Dahn M S, Ballerstadt R, Lange M P, Schultz J
Department of Surgery, Department of Veterans Affairs Medical Center, Detroit, MI, USA.
Crit Care Med. 1999 Aug;27(8):1598-602. doi: 10.1097/00003246-199908000-00036.
To develop a liver-specific biosensor system/catheter assembly that can be used to localize and cannulate the hepatic venous system without the need for fluoroscopic imaging. This would permit the bedside placement of a hepatic venous catheter for monitoring purposes without radiographic guidance.
Experimental, in vitro.
Experimental laboratory at a university center.
This was a simulation study to evaluate the ability of a cardiovascular monitoring catheter mounted with a liver-specific biosensor to anatomically identify a side arm tributary. The experimental system used for this study mimics the hepatic vein draining into the inferior vena cava and allows its localization without the need for assisted imaging. The biosensor design and catheter/sensor assembly function were studied in this in vitro model.
A liver-specific biosensor was developed by housing a homogeneous affinity fluorescence assay system sensitive to galactose in a microdialysis hollow fiber receptacle. A polyvinyl chloride tube containing a side arm was constructed to mimic the confluence of a venous tributary (i.e., the hepatic vein) with a major vascular channel (i.e., the vena cava). In this simulation, the side arm was continuously perfused with a liver-sensitive analyte (galactose) and the main channel was perfused with galactose-free buffer. A cardiovascular catheter containing a fiberoptic waveguide mounted with a galactose-sensitive fluorescent probe was advanced along the main conduit to assess its ability to identify the location of the galactose side arm infusion site.
The response of the fiberoptic sensor to different galactose concentrations was assessed and found to be almost linear over the concentration range of 0 to 2 mM, which encompasses the expected utilization range of this system. The variability in identifying the galactose infusion point (simulated hepatic vein) in a 15-cm conduit was 1.7 to 2.8 mm, or 1.1% to 1.9%.

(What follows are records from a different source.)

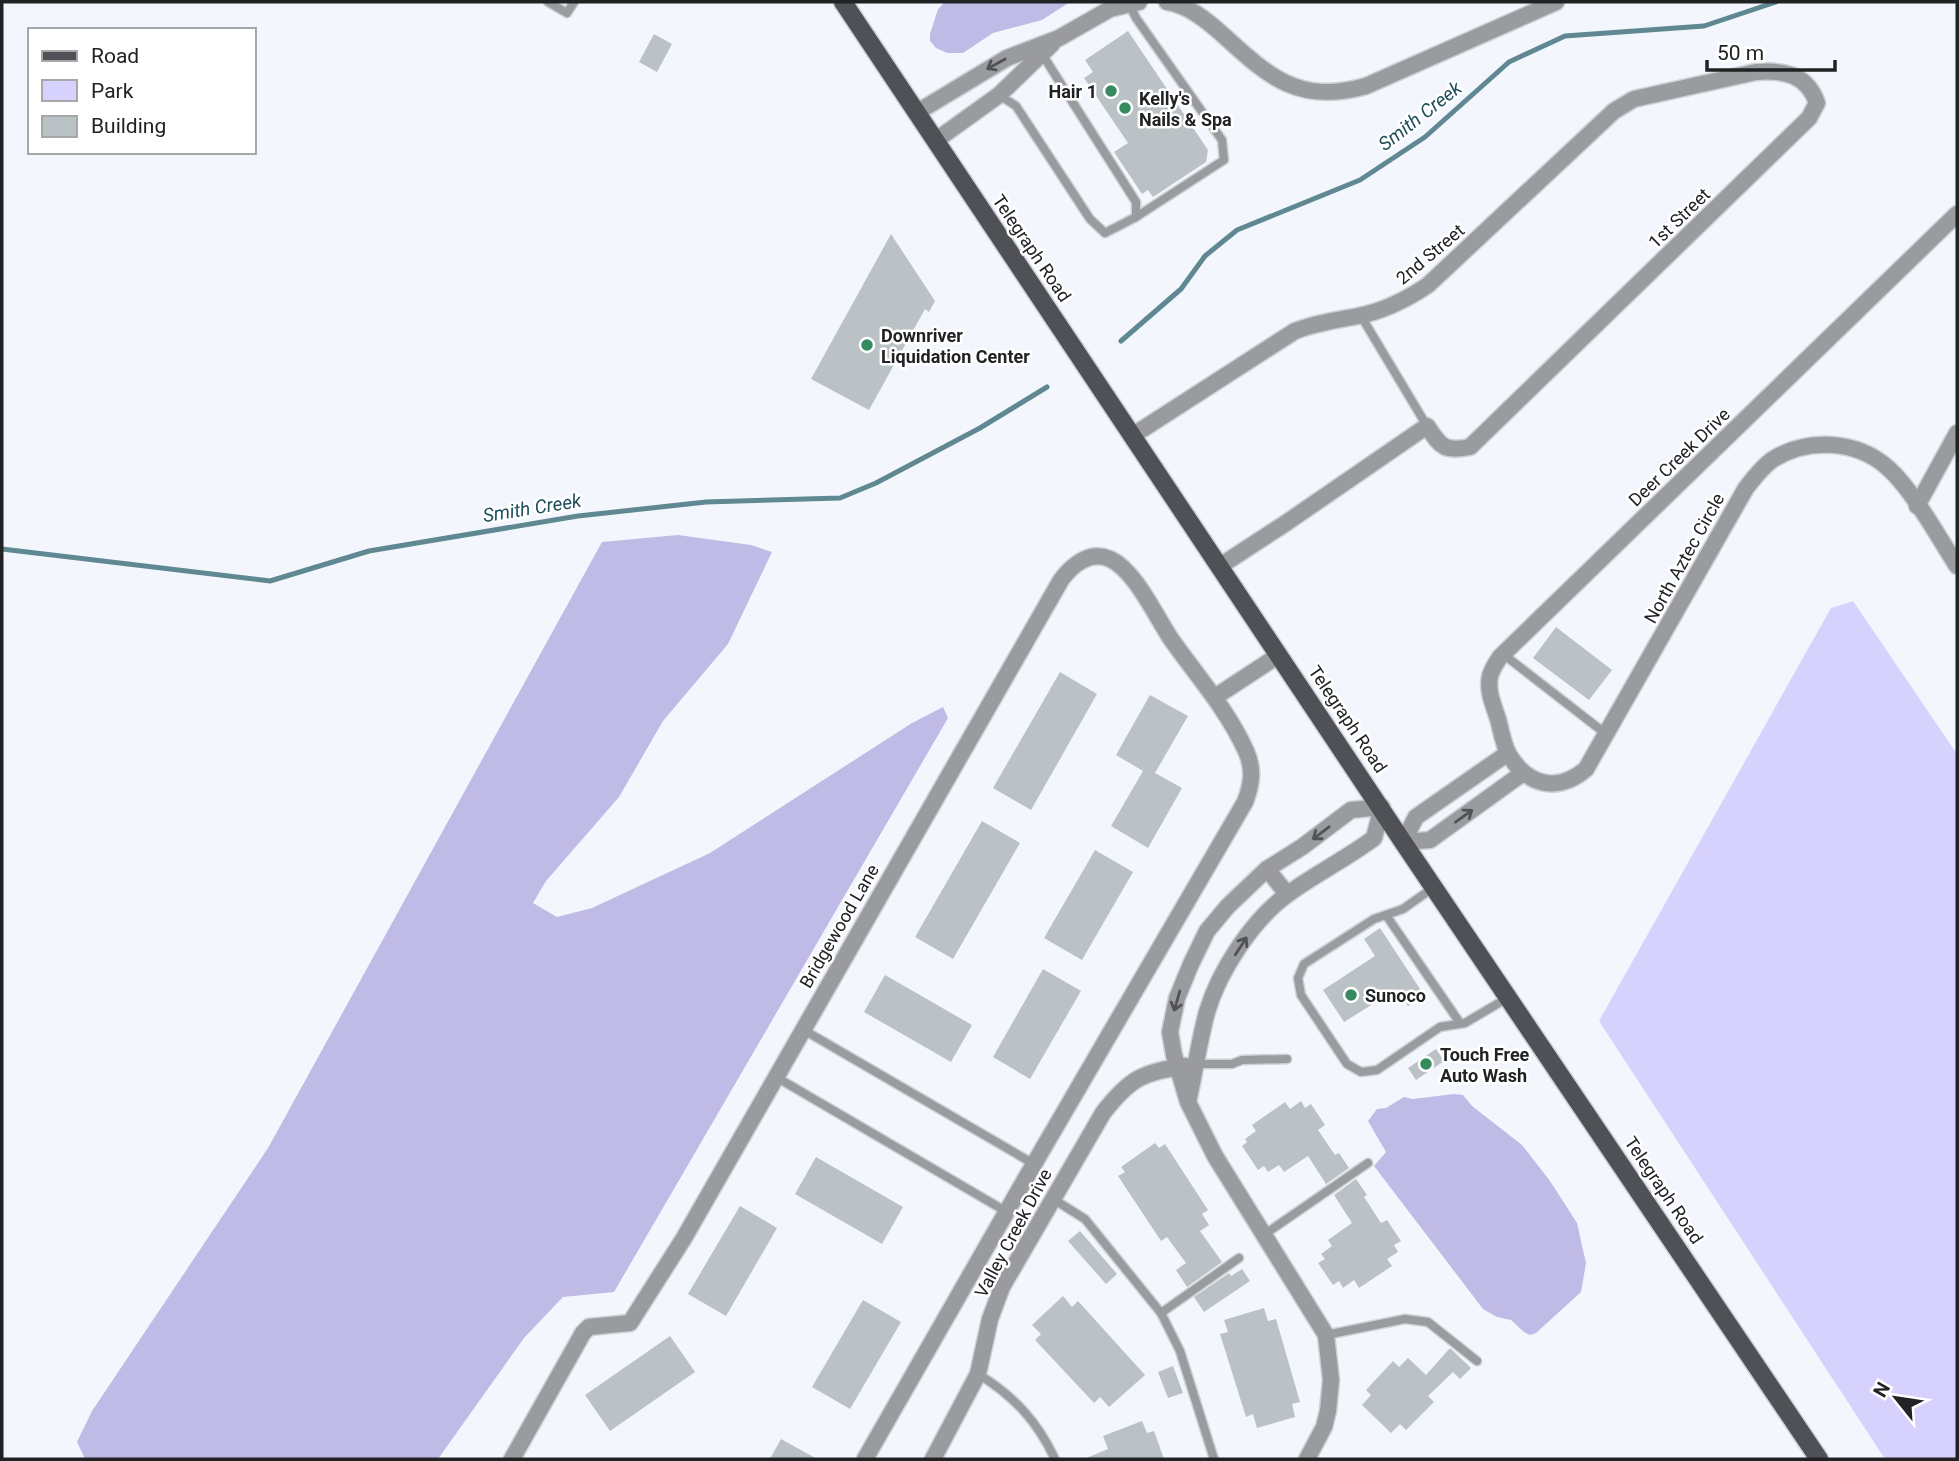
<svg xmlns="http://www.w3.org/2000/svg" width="1959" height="1461" font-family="Roboto,sans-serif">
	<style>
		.green { fill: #d7d1fd }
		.forest { fill: #c0bae6 }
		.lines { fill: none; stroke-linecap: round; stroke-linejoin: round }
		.stream { stroke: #608892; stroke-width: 5 }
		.building { fill: #bbc2c6 }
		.service-casing { stroke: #cdd1d6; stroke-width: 11 }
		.minor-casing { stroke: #cdd1d6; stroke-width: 19 }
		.primary-casing { stroke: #cdd1d6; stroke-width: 21 }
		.service { stroke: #9a9b9e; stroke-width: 8 }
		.minor { stroke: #9a9b9e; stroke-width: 16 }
		.primary { stroke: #505156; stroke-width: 18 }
		.oneway { stroke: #515255 }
		.poi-dot { fill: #368b5e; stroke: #fff; stroke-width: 2.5 }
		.labels { text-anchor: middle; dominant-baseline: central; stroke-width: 5; stroke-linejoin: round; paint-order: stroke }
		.poi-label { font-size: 18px; font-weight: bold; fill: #202224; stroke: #fff; text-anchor: start }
		.street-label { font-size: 18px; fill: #202224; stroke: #fff }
		.water-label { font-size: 19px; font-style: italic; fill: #1e4e59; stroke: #fff }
	</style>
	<rect width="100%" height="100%" fill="#f3f7fd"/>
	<path class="green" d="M1853 601 1957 754V1459H1885L1599 1021 1831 608Z"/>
	<g class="forest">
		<path d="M945 2H1070L1042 20 993 33 963 53H947L936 48 930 41V34L938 9Z"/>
		<path d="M678 535 751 545 772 552 728 644 663 721 619 797 546 881 533 903 557 917 592 908 710 853 912 723 943 707 948 718 614 1292 563 1297 524 1338 438 1459H85L77 1442 92 1411 268 1148 602 542Z"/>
		<path d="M1454 1094 1463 1095 1472 1106 1522 1145 1550 1181 1577 1223 1586 1263 1581 1292 1536 1333 1530 1335 1524 1332 1511 1320 1497 1317 1483 1309 1374 1166 1386 1152 1368 1121 1377 1109 1386 1108 1404 1097 1413 1099Z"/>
	</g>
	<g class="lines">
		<g class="stream">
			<path d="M1121 341 1181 289 1205 256 1237 230 1360 180 1425 137 1509 62 1565 36 1704 26 1776 2"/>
			<path d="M2 549 270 581 369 551 578 516 706 502 840 498 876 483 980 428 1047 387"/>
		</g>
	</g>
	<g class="building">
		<path d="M1128 31 1208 150 1206 162 1153 197 1148 190 1142 194 1114 152 1128 143 1084 78 1093 72 1085 60Z"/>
		<path d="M654 34 672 44 657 72 639 62Z"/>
		<path d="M891 234 935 301 929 312 925 309 869 410 811 379Z"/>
		<path d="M1556 627 1612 670 1589 700 1533 658Z"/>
		<path d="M1060 672 1097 694 1031 810 993 788Z"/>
		<path d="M1150 695 1188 716 1155 773 1182 788 1148 848 1111 826 1143 771 1116 755Z"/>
		<path d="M982 821 1020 843 953 959 915 937Z"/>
		<path d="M1095 850 1133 872 1082 960 1044 938Z"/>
		<path d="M1380 928 1424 995 1408 1006 1397 989 1344 1022 1323 990 1375 956 1364 939Z"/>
		<path d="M1043 969 1081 991 1030 1079 993 1057Z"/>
		<path d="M885 975 972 1025 951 1062 864 1012Z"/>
		<path d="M1436 1049 1444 1061 1416 1080 1408 1068Z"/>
		<path d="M1301 1101 1305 1108 1311 1104 1325 1125 1318 1130 1335 1155 1339 1153 1349 1168 1326 1184 1308 1156 1284 1172 1279 1165 1268 1172 1264 1166 1258 1170 1242 1146 1247 1142 1245 1139 1256 1131 1252 1125 1285 1102 1290 1109Z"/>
		<path d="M1155 1143 1159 1148 1165 1144 1208 1210 1202 1214 1209 1225 1200 1231 1222 1262 1187 1287 1176 1270 1186 1263 1167 1237 1161 1241 1118 1176 1125 1172 1121 1167Z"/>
		<path d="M816 1157 903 1207 882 1244 795 1194Z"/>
		<path d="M1356 1179 1367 1195 1364 1197 1381 1223 1387 1220 1401 1241 1394 1245 1398 1252 1387 1259 1392 1266 1359 1288 1354 1280 1343 1288 1339 1281 1333 1285 1318 1263 1325 1259 1321 1254 1332 1246 1328 1240 1352 1223 1334 1195Z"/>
		<path d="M740 1206 777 1228 726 1316 688 1294Z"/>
		<path d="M1080 1231 1117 1274 1106 1284 1068 1241Z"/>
		<path d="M1242 1269 1250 1281 1204 1312 1194 1297 1229 1273 1231 1276Z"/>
		<path d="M1063 1296 1072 1307 1078 1301 1145 1375 1109 1407 1100 1397 1094 1403 1035 1340 1041 1334 1032 1325Z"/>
		<path d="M863 1300 901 1322 850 1409 812 1387Z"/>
		<path d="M1264 1308 1268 1321 1276 1319 1300 1402 1292 1404 1295 1417 1257 1428 1253 1414 1246 1417 1220 1334 1228 1332 1224 1320Z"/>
		<path d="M670 1336 695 1372 610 1431 585 1395Z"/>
		<path d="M1450 1348 1471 1368 1460 1379 1453 1372 1428 1396 1434 1402 1406 1430 1400 1424 1391 1433 1362 1405 1371 1395 1366 1390 1393 1361 1399 1367 1408 1358 1426 1375Z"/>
		<path d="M1173 1366 1183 1393 1168 1398 1158 1372Z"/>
		<path d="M1142 1421 1147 1433 1154 1431 1164 1459H1084L1108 1449 1103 1436Z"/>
		<path d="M781 1439 817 1459H770Z"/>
	</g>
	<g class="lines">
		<g class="service-casing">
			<g id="service">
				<path d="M548 2 567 13 574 2"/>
				<path d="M1129 4 1136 18 1222 140 1224 160 1136 217"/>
				<path d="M999 95 1016 106 1090 219 1105 233 1136 217V202L1042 54"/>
				<path d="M1361 316 1427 426"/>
				<path d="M1503 654 1606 734"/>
				<path d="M1434 887 1403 909 1374 919 1304 964 1298 978 1301 995 1347 1064 1361 1072 1377 1070 1440 1027 1465 1023 1509 997"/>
				<path d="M1386 915 1460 1023"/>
				<path d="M802 1029 1034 1164"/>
				<path d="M1197 1064H1232L1242 1060 1287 1059"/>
				<path d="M776 1077 1007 1212"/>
				<path d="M1053 1199 1085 1219 1161 1313 1180 1351 1214 1459"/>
				<path d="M1265 1234 1368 1163"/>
				<path d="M1161 1313 1239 1258"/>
				<path d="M1326 1335 1405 1319 1428 1322 1477 1361"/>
				<path d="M978 1374C1014 1396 1037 1421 1055 1459"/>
			</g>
		</g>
		<g class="minor-casing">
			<g id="minor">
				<path d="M1167 2C1189 6 1205 19 1222 34 1269 77 1299 105 1366 86L1556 2"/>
				<path d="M916 113 1007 58 1059 38 1110 9 1139 2"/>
				<path d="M935 141 999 95 1052 44"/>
				<path d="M1957 214 1500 657C1496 663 1492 669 1490 676 1487 691 1493 704 1498 719 1501 730 1503 744 1509 755 1528 786 1558 793 1586 769L1746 488C1754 478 1761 468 1772 460 1807 437 1857 440 1888 468 1912 489 1939 538 1957 566"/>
				<path d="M1132 436 1295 331C1315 323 1337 320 1358 316 1384 311 1406 300 1428 285L1614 111 1634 99 1756 72C1784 70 1807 74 1817 103L1809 118 1470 447C1444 452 1441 447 1427 426L1286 523 1220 566"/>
				<path d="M1917 506 1957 433"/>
				<path d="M1215 697 1279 655"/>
				<path d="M1403 842 1430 840 1523 773"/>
				<path d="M1403 842 1416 817 1508 753"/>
				<path d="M1267 869 1287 894"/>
				<path d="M1188 1102C1195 1072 1199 1041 1207 1012 1219 971 1253 919 1288 894 1315 874 1346 859 1374 838L1382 807 1351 810 1302 847 1267 869 1228 906 1207 931 1191 964 1177 998 1170 1032 1174 1055 1188 1102 1215 1156 1326 1335 1331 1380 1328 1411 1324 1427 1307 1459"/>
				<path d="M512 1459 583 1333 589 1327 630 1323 684 1238 1061 580C1072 565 1090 550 1110 559 1135 570 1156 617 1171 639 1197 676 1227 709 1246 751 1254 769 1252 784 1245 802L1034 1164 865 1459"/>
				<path d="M933 1459 978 1374 990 1319 1002 1287 1103 1113C1130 1078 1143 1072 1186 1066"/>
			</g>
		</g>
		<g class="primary-casing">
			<path id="primary" d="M843 2 1403 842 1819 1459"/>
		</g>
		<use href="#service" class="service"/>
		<use href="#minor" class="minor"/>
		<use href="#primary" class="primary"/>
	</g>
	<defs><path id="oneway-shaft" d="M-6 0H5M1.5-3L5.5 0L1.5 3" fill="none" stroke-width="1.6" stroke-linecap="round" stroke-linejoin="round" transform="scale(1.75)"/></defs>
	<g class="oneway">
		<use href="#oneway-shaft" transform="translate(996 64) rotate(151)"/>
		<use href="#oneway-shaft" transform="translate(1464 816) rotate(-36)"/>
		<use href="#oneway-shaft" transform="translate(1321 833) rotate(143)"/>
		<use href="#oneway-shaft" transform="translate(1241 946) rotate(-57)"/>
		<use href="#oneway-shaft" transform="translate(1177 1001) rotate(106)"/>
	</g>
	<g class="poi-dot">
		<circle cx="1111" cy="91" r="7"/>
		<circle cx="1125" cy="108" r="7"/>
		<circle cx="867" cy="345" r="7"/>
		<circle cx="1351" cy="995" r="7"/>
		<circle cx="1426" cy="1064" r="7"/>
	</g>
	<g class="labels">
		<g class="poi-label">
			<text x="1097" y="91" text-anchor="end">Hair 1</text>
			<text x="1139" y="98">Kelly's<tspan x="1139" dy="21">Nails &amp; Spa</tspan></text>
			<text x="881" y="335">Downriver<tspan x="881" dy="21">Liquidation Center</tspan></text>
			<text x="1365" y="995">Sunoco</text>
			<text x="1440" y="1054">Touch Free<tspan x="1440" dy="21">Auto Wash</tspan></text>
		</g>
		<g class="street-label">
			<text transform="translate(1679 218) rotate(-44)">1st Street</text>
			<text transform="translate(1032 248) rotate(56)">Telegraph Road</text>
			<text transform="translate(1430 254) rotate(-40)">2nd Street</text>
			<text transform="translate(1679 457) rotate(-44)">Deer Creek Drive</text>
			<text transform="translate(1684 558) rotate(-61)">North Aztec Circle</text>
			<text transform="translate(1348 719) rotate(56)">Telegraph Road</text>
			<text transform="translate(839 926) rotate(-60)">Bridgewood Lane</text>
			<text transform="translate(1664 1190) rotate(56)">Telegraph Road</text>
			<text transform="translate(1013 1233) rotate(-62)">Valley Creek Drive</text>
		</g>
		<g class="water-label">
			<text transform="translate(1420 116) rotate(-38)">Smith Creek</text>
			<text transform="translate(532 508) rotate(-9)">Smith Creek</text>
		</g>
	</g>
	<rect width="1959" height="1461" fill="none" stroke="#202224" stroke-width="7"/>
	<rect x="28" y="28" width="228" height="126" fill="#ffffff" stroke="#a6a7a7" stroke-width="2"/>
	<rect x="42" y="51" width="35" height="10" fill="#505156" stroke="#a6a7a7" stroke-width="2"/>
	<text x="91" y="63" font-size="21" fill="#202224">Road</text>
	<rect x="42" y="80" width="35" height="21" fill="#d7d1fd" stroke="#a6a7a7" stroke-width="2"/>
	<text x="91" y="98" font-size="21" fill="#202224">Park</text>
	<rect x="42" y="116" width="35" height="21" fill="#bbc2c6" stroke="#a6a7a7" stroke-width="2"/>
	<text x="91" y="133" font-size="21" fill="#202224">Building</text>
	<g transform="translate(1896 1398) rotate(300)" stroke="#ffffff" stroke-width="5" paint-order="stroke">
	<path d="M0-5L12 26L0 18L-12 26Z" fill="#202224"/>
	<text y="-10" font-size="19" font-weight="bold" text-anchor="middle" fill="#202224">N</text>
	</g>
	<path d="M1707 60v10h128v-10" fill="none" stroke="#202224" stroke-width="3.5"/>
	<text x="1717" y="60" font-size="21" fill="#202224" stroke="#ffffff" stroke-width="5" paint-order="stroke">50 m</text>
</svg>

The construction of a catheter/sensor system with the ability to provide accurate spatial/anatomical localization data for the hepatic venous system is feasible. This assembly will eliminate the need for ancillary imaging systems for catheter/sensor delivery to an individual organ system and potentially can be positioned at the bedside in a fashion similar to the pulmonary artery flotation catheter.
开发一种肝脏特异性生物传感器系统/导管组件,可用于在无需荧光透视成像的情况下定位和插入肝静脉系统。这将允许在无放射学引导的情况下在床边放置肝静脉导管以进行监测。
体外实验。
大学中心的实验实验室。
这是一项模拟研究,旨在评估安装有肝脏特异性生物传感器的心血管监测导管在解剖学上识别侧支支流的能力。本研究使用的实验系统模拟了流入下腔静脉的肝静脉,并允许在无需辅助成像的情况下对其进行定位。在这个体外模型中研究了生物传感器的设计和导管/传感器组件的功能。
通过将对半乳糖敏感的均相亲和荧光测定系统置于微透析中空纤维容器中,开发了一种肝脏特异性生物传感器。构建了一个带有侧臂的聚氯乙烯管,以模拟静脉支流(即肝静脉)与主要血管通道(即腔静脉)的汇合处。在这个模拟中,侧臂持续灌注对肝脏敏感的分析物(半乳糖),主通道灌注无半乳糖的缓冲液。将一根装有对半乳糖敏感的荧光探针的光纤波导的心血管导管沿着主管道推进,以评估其识别半乳糖侧臂注入部位位置的能力。
评估了光纤传感器对不同半乳糖浓度的响应,发现在0至2 mM的浓度范围内几乎呈线性,该浓度范围涵盖了该系统的预期使用范围。在15厘米长的管道中识别半乳糖注入点(模拟肝静脉)的变异性为1.7至2.8毫米,即1.1%至1.9%。
构建一种能够为肝静脉系统提供准确空间/解剖定位数据的导管/传感器系统是可行的。这种组件将消除将导管/传感器输送到单个器官系统时对辅助成像系统的需求,并且有可能以类似于肺动脉漂浮导管的方式放置在床边。